*** SUPPLIED TEXT

Mexican festivals you should experience
La Fiesta Grande de Enero
Where: Chiapa de Corzo, State of Chiapas
When: 8 January (Parachico Race) + 15-23 January (performances) 2023
The Pueblo Mágico of Chiapa de Corzo comes alive every January for La Fiesta Grande or the Fiesta de Enero de Chiapa. This traditional gathering celebrates the mestizo integration and has earned a place on the UNESCO Intangible Cultural Heritage of Humanity List.
The Parachicos descend on the town and congregate preparing their unique white bearded masks. In 1711, a wealthy Spanish lady, Doña María de Angulo came to healers in the town bringing food during the famine, so the locals danced in Caucasian masks to show their gratitude. Today, the Parachicos make offerings to three Catholic saints: Saint Anthony Abbot, Our Lord of Esquipulas, and, most importantly, Saint Sebastian.
La Fiesta Grande will have a parade of the Chuntás where men, women, and children are dressed as females to represent and honour the servants of Doña María de Angulo. One of the adorned floats in the procession features a beautiful girl representing the benefactress who is handing out sweets and coins.

******
*** ITEMS

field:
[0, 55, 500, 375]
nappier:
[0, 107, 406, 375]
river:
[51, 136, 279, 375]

******

▶ AIM
Pick up the article on Mexican festivals after its last sentence and keep writing it.

▶ ANSWER FOR THE TASK
The community unites and locals open their doors to all to party the night away. Immerse yourself in the Mexican cultural experience with traditional food, folkloric dances, special masses, and the simulation of naval combat with fireworks that takes place on the Grijalva River.
To make the most of the La Fiesta Grande, book your accommodation early as Chiapa de Corzo is an hour’s drive from the popular magical city, San Cristobal de las Casas.
// Experienced by Vanessa from Wanders Miles
Where: Carnaval is celebrated across hundreds of cities in Mexico, but Mazatlán hosts the largest Carnaval celebration in Mexico
When: 16-21 February 2023
Carnaval is a multi-day celebration right before the start of Lent, the Catholic religious period leading up to Easter. The Mexican city of Mazatlán goes all out: this fiesta is not only the largest Carnaval in Mexico but one of the largest Carnival celebrations in the world!
2023 is the year of Mazatlán’s 125th Carnaval, so you know it will be a fiesta you won’t want to miss! This year’s theme is ‘Déjà vu Sueños de un Carnaval’, or ‘Déjà vu dreams of Carnaval’.
Mazatlán’s Carnaval celebrations feature the crowning of a king and queen and plenty of exciting festivities. There is a traditional burning of an effigy representing bad humors, a naval battle with fireworks, delicious food, street entertainment, and over-the-top parades with floats and live music.
One special feature of Mazatlán’s Carnaval is monigotes, which are huge, colorful papier-mâché sculptures. Monigotes pop up around the city a couple of weeks prior to Carnaval, in historic Plaza Machado and lining the Malecón, Mazatlán’s oceanfront boardwalk. You’ll want to see all of these unique Mazatlán attractions!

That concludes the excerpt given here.